I lean towards the reality interpretation, (I think someone could make a strong case for him being in a dream from the basement scene on) but I don't think it's as big an issue for Nolan as it is for the viewer. Leonard, in his few minute segments of full awareness, knowingly perpetuates his quest, embracing what gives him purpose. With Saito's proposal, Dom finally has a means to get back home to his kids. Ultimately, he does that in reality or in a dream level, and his walking away from the top seems to indicate he doesn't care which one it is.

A couple of miscellaneous things I'm hoping you know the answers to:

The conversation between old Saito and Dom is different the second time. Is the second conversation supposed to be the tail end of the one they start at the beginning of the film or has Dom actually been there before?

Did you make out what any of the documents Dom pulls from Saito's safe say? I suspect the only significance is what's blacked out since in the next dream level up Dom says Saito was holding something back from him.

Did you notice if his passport stamp says anything out of the ordinary?

Oh, one last thing. I think it's interesting how even fundamental editing and storytelling techniques add to the film's ambiguity.
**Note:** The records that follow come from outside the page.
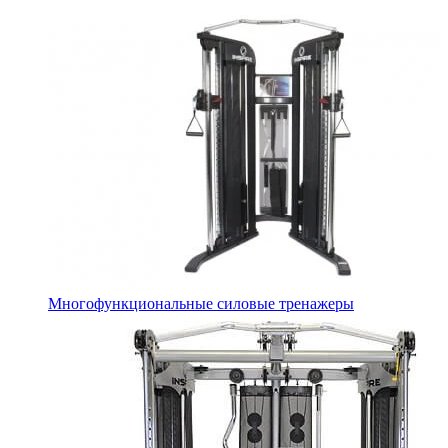
Многофункциональные силовые тренажеры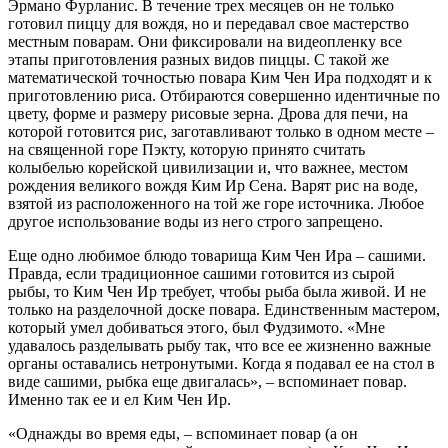
Эрмано Фурланис. В течение трех месяцев он не только
готовил пиццу для вождя, но и передавал свое мастерство
местным поварам. Они фиксировали на видеопленку все
этапы приготовления разных видов пиццы. С такой же
математической точностью повара Ким Чен Ира подходят и к
приготовлению риса. Отбираются совершенно идентичные по
цвету, форме и размеру рисовые зерна. Дрова для печи, на
которой готовится рис, заготавливают только в одном месте –
на священной горе Пэкту, которую принято считать
колыбелью корейской цивилизации и, что важнее, местом
рождения великого вождя Ким Ир Сена. Варят рис на воде,
взятой из расположенного на той же горе источника. Любое
другое использование воды из него строго запрещено.
Еще одно любимое блюдо товарища Ким Чен Ира – сашими.
Правда, если традиционное сашими готовится из сырой
рыбы, то Ким Чен Ир требует, чтобы рыба была живой. И не
только на разделочной доске повара. Единственным мастером,
который умел добиваться этого, был Фудзимото. «Мне
удавалось разделывать рыбу так, что все ее жизненно важные
органы оставались нетронутыми. Когда я подавал ее на стол в
виде сашими, рыбка еще двигалась», – вспоминает повар.
Именно так ее и ел Ким Чен Ир.
«Однажды во время еды, – вспоминает повар (а он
For example, in an ordinary film, when a character says he's going to, say, catch a flight from Chicago to L.A., and boards the plane in one scene and in the next is somewhere in L.A., the viewer finds nothing strange about not showing the actual flight. But take the end of Inception, for example. In one scene Dom's father-in-law is greeting him at the airport; in the next they're at Dom's house and the kids are playing outside. At least twice in the movie, Dom explains to another character that in dreams you find yourself in the middle of a situation but don't recall how you got there.